====== 阅读材料

【RL入门】动态规划求解MDP

RL 智能体的目标函数
利用策略估计 value functions，利用其改善策略方法（VI，PI）
序贯决策问题的最优策略

在 DRL 中，智能体从反馈中学习，这些反馈同时具有惯序性，评估性，采样性。
sequential (as opposed to one shot), evaluative (as opposed to supervised), and sampled (as opposed to exhaustive).
本篇仅关注惯序性反馈，即环境转移概率，“真实”奖励已知

The objective of agent

Maxmize the return

max_{π} \sum_{k = 0}^{\infty} γ^{k} R_{t + k + 1}

The Slippery Walk Five (SWF) environment

Slippery Walk Five (SWF) is a one-row grid-world environment (a walk), stochastic

【Example of Reward】
An episode in the SWF environment went this way: State 3 (0 reward), state 4 (0 reward), state 5 (0 reward), state 4 (0 reward), state 5 (0 reward), state 6 (+1 reward).

Policies: Per-state action prescriptions

Plan: a sequence of actions from the START state to the GOAL state.

仅仅有从起始状态到终止态的规划是否足够？

对随机环境是不够的，因为可能出现到达其他状态的可能

Policy: universal plans; cover all possible states; can be stochastic or deterministic
How to compare policies? ——>State-value function

State-value function: What to expect from here?

寻找 return 的期望！

Example

img-20241117144103060|500
$v_{π} (14) = \frac{1}{3} v_{π} (10) + \frac{1}{3} v_{π} (14) + \frac{1}{3} (v_{π} (15) + 1)$

the value of a state $s$ when following a policy $π$ : the value of a state $s$ under policy $π$ is the expectation of returns if the agent follows policy $π$ starting from state $s$ .

============
====== 条目摘录

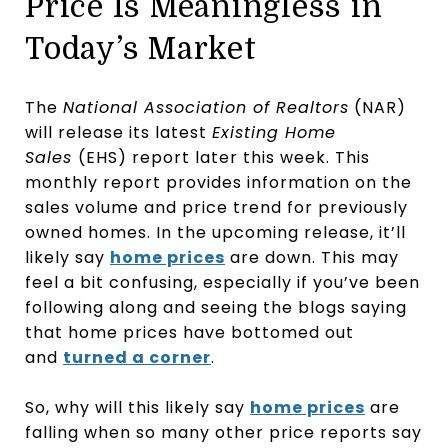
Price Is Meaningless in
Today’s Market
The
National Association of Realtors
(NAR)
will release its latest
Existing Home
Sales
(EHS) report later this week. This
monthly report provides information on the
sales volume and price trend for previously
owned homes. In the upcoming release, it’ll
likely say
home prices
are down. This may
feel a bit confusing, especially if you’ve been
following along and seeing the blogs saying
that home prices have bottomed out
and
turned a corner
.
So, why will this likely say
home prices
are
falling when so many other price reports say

============

• 任务说明 1: 请从条目中挑出所有包含字符串“release”的行，并逐行照抄。
• 任务说明 2: 请从讲动态规划求解MDP的文章最后一句之后续写下去。
讲动态规划求解MDP的文章和这些条目互不相关。

• 任务结果 1:
will release its latest
owned homes. In the upcoming release, it’ll

• 任务结果 2:
Bellman Equation:

v_{π} (s) = \sum_{a} π (a | s) \sum_{s^{'}, r} p (s^{'}, r | a) [r + γ v_{π} (s^{'})], \forall s \in S

State-value function is often referred to as the value function, or even the V-function, or more simply

V_{π} (s)

Action-value function: What should I expect from here if I do this?

选取最优策略同时要考虑动作，不仅仅关于状态价值，同时也要量化在状态 $s$ 选取动作 $a$ 的收益

Q-function or $Q_{π} (s, a)$ : the expected return if the agent follows policy $π$ after taking action $a$ in state $s$ .

q_{π} (s, a) = \sum_{s^{'}, r} p (s^{'}, r | s, a) [r + γ v_{π} (s^{'})], \forall s \in S, \forall a \in A (s)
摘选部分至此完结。